Dans ce panorama sombre, quelques lueurs d’espoir. Le secteur de la franchise, présent dans tous les types de territoires, centre-ville compris, a connu en 2019 une année record : son chiffre d’affaires a augmenté de 9%, pour atteindre 62 milliards d’euros. Au total, la franchise  représente 700 000 emplois directs et indirects. D’après Michel Bourel, président de la Fédération française de la Franchise et fondateur du réseau Cavavin , ce bon résultat est en partie lié au fait que les très petites villes ont été peu impactées par les mouvements sociaux.

Par ailleurs, l’ensemble des intervenants s’accordent pour constater un « «mouvement de rééquilibrage» entre les zones commerciales, de moins en moins attractives, et les commerces de centre-ville, qui souffrent depuis plusieurs décennies d’une désaffection au profit des périphéries. Mais un autre sujet fait l’unanimité : pour devenir réellement significatif, ce «rééquilibrage» nécessite une politique publique ambitieuse.

Et si le centre-ville devient trop beau….

De fait,  les initiatives ne manquent pas.  A Paris, où le taux de vacance commerciale s’élève à 9%,  «le vrai sujet, en fait, c’est que les habitants partent. Il faut une stratégie vraiment globale», commente Gérald Barbier. Pour y travailler,  la CCI  a mis sur pied une plateforme partenariale sur le commerce, qui réunit une vingtaines d’acteurs publics et privés.  En 2019, Langogne, en Lozère, et Carmaux, dans le Tarn ont créé des «SCIC de développement territorial local», sociétés coopératives d’intérêt collectif, qui réunissent  les acteurs concernés, pour gérer les outils nécessaires à la revitalisation du centre-ville. Le modèle, québécois, a été importé par la Confédération des commerçants de France.
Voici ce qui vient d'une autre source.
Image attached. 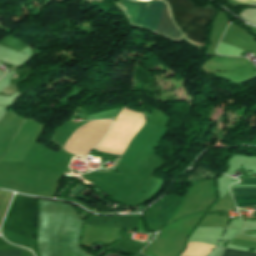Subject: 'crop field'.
<instances>
[{"instance_id": "crop-field-3", "label": "crop field", "mask_w": 256, "mask_h": 256, "mask_svg": "<svg viewBox=\"0 0 256 256\" xmlns=\"http://www.w3.org/2000/svg\"><path fill=\"white\" fill-rule=\"evenodd\" d=\"M167 1L172 18L182 35L196 45H202L214 9L210 6L199 8L189 0Z\"/></svg>"}, {"instance_id": "crop-field-8", "label": "crop field", "mask_w": 256, "mask_h": 256, "mask_svg": "<svg viewBox=\"0 0 256 256\" xmlns=\"http://www.w3.org/2000/svg\"><path fill=\"white\" fill-rule=\"evenodd\" d=\"M20 253L17 251H0V256H20Z\"/></svg>"}, {"instance_id": "crop-field-7", "label": "crop field", "mask_w": 256, "mask_h": 256, "mask_svg": "<svg viewBox=\"0 0 256 256\" xmlns=\"http://www.w3.org/2000/svg\"><path fill=\"white\" fill-rule=\"evenodd\" d=\"M222 256H256L254 252H243L226 248Z\"/></svg>"}, {"instance_id": "crop-field-1", "label": "crop field", "mask_w": 256, "mask_h": 256, "mask_svg": "<svg viewBox=\"0 0 256 256\" xmlns=\"http://www.w3.org/2000/svg\"><path fill=\"white\" fill-rule=\"evenodd\" d=\"M82 222L71 206L39 199V256H88L78 244Z\"/></svg>"}, {"instance_id": "crop-field-2", "label": "crop field", "mask_w": 256, "mask_h": 256, "mask_svg": "<svg viewBox=\"0 0 256 256\" xmlns=\"http://www.w3.org/2000/svg\"><path fill=\"white\" fill-rule=\"evenodd\" d=\"M117 4L126 12L131 24L144 27L159 34L164 5L163 1L151 0L145 2L121 0ZM160 34L175 40H179L182 36L170 18L166 3L164 5Z\"/></svg>"}, {"instance_id": "crop-field-6", "label": "crop field", "mask_w": 256, "mask_h": 256, "mask_svg": "<svg viewBox=\"0 0 256 256\" xmlns=\"http://www.w3.org/2000/svg\"><path fill=\"white\" fill-rule=\"evenodd\" d=\"M234 196L256 195V188H232Z\"/></svg>"}, {"instance_id": "crop-field-4", "label": "crop field", "mask_w": 256, "mask_h": 256, "mask_svg": "<svg viewBox=\"0 0 256 256\" xmlns=\"http://www.w3.org/2000/svg\"><path fill=\"white\" fill-rule=\"evenodd\" d=\"M35 198L17 195L13 200L2 228L33 240Z\"/></svg>"}, {"instance_id": "crop-field-10", "label": "crop field", "mask_w": 256, "mask_h": 256, "mask_svg": "<svg viewBox=\"0 0 256 256\" xmlns=\"http://www.w3.org/2000/svg\"><path fill=\"white\" fill-rule=\"evenodd\" d=\"M239 3H242V4H246V3H250V2H256V0H235Z\"/></svg>"}, {"instance_id": "crop-field-11", "label": "crop field", "mask_w": 256, "mask_h": 256, "mask_svg": "<svg viewBox=\"0 0 256 256\" xmlns=\"http://www.w3.org/2000/svg\"><path fill=\"white\" fill-rule=\"evenodd\" d=\"M254 177H256V174L255 175H253Z\"/></svg>"}, {"instance_id": "crop-field-5", "label": "crop field", "mask_w": 256, "mask_h": 256, "mask_svg": "<svg viewBox=\"0 0 256 256\" xmlns=\"http://www.w3.org/2000/svg\"><path fill=\"white\" fill-rule=\"evenodd\" d=\"M237 207L256 205V196L236 197Z\"/></svg>"}, {"instance_id": "crop-field-9", "label": "crop field", "mask_w": 256, "mask_h": 256, "mask_svg": "<svg viewBox=\"0 0 256 256\" xmlns=\"http://www.w3.org/2000/svg\"><path fill=\"white\" fill-rule=\"evenodd\" d=\"M243 184H249V185H256V179L255 178H248L242 180Z\"/></svg>"}]
</instances>
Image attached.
A Sceaux, ville de 20 000 habitants qui s’enorgueillit de posséder la plus ancienne rue piétonne d’Île-de-France, «le maire sait que le commerce de centre ville est l’ADN de la ville», explique Sylvie Bléry-Touchet, adjointe au maire à la vie économique, au commerce, à l’artisanat et au tourisme. La ville, qui compte 250 commerçants, et un taux de vacance de 3%, multiplie les démarches. Dès 2003, elle a embauché un «manager» de centre-ville. Trois ans plus tard, elle a contribué à créer l’association «Centre ville en mouvement », où les collectivités partagent leurs expériences sur le sujet. Dernière initiative en date, qui s’enrichit progressivement : une plateforme  («sceaux-shopping.com») conçue avec la CCI et l’Union des artisans et commerçants où les commerçants peuvent y mettre leurs produits en vente, et proposer un système de «clic and collect » en boutique. Depuis six mois, un autoentrepreneur, doté d’un triporteur électrique, assure les livraisons. «Cela démarre doucement », commente Sylvie Bléry-Touchet.
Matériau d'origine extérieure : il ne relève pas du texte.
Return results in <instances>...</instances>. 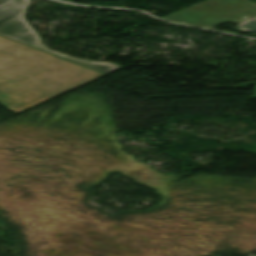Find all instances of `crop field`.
<instances>
[{
  "label": "crop field",
  "instance_id": "obj_1",
  "mask_svg": "<svg viewBox=\"0 0 256 256\" xmlns=\"http://www.w3.org/2000/svg\"><path fill=\"white\" fill-rule=\"evenodd\" d=\"M0 46V103L18 114L105 74L26 45Z\"/></svg>",
  "mask_w": 256,
  "mask_h": 256
},
{
  "label": "crop field",
  "instance_id": "obj_2",
  "mask_svg": "<svg viewBox=\"0 0 256 256\" xmlns=\"http://www.w3.org/2000/svg\"><path fill=\"white\" fill-rule=\"evenodd\" d=\"M163 19L209 28L231 22L239 25L237 31L256 32V4L249 0H208Z\"/></svg>",
  "mask_w": 256,
  "mask_h": 256
},
{
  "label": "crop field",
  "instance_id": "obj_3",
  "mask_svg": "<svg viewBox=\"0 0 256 256\" xmlns=\"http://www.w3.org/2000/svg\"><path fill=\"white\" fill-rule=\"evenodd\" d=\"M29 0H0V35L77 62L79 64L109 73L121 68L116 64L81 61L54 53L41 45L40 39L33 28L25 21L24 14L28 8Z\"/></svg>",
  "mask_w": 256,
  "mask_h": 256
},
{
  "label": "crop field",
  "instance_id": "obj_4",
  "mask_svg": "<svg viewBox=\"0 0 256 256\" xmlns=\"http://www.w3.org/2000/svg\"><path fill=\"white\" fill-rule=\"evenodd\" d=\"M4 43H6V42L0 41V45H2V44H4ZM6 44H7V43H6Z\"/></svg>",
  "mask_w": 256,
  "mask_h": 256
},
{
  "label": "crop field",
  "instance_id": "obj_5",
  "mask_svg": "<svg viewBox=\"0 0 256 256\" xmlns=\"http://www.w3.org/2000/svg\"><path fill=\"white\" fill-rule=\"evenodd\" d=\"M255 92H256V86H255Z\"/></svg>",
  "mask_w": 256,
  "mask_h": 256
},
{
  "label": "crop field",
  "instance_id": "obj_6",
  "mask_svg": "<svg viewBox=\"0 0 256 256\" xmlns=\"http://www.w3.org/2000/svg\"><path fill=\"white\" fill-rule=\"evenodd\" d=\"M255 97H256V94H255Z\"/></svg>",
  "mask_w": 256,
  "mask_h": 256
}]
</instances>
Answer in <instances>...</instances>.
Mais les obstacles peuvent aussi naître des succès : Sylvie Bléry-Touchet a ainsi constaté des renouvellements de baux des commerçants, avec des augmentations de plus de 200%. L’élue a convoqué Foncia, administrateur de biens. «Il m’ont expliqué que c’était de notre faute, car le centre-ville est de plus en plus beau ! », témoigne-t-elle. La mairie achète des murs, des rez-de-chaussé, lors des nouveaux projets immobiliers et a  mis en place un droit de préemption du droit au bail. Le problème des coûts excessifs des baux immobiliers n’est pas réservé à Sceaux. Et Michel Bourel pointe «la responsabilité des propriétaires», sur ce sujet.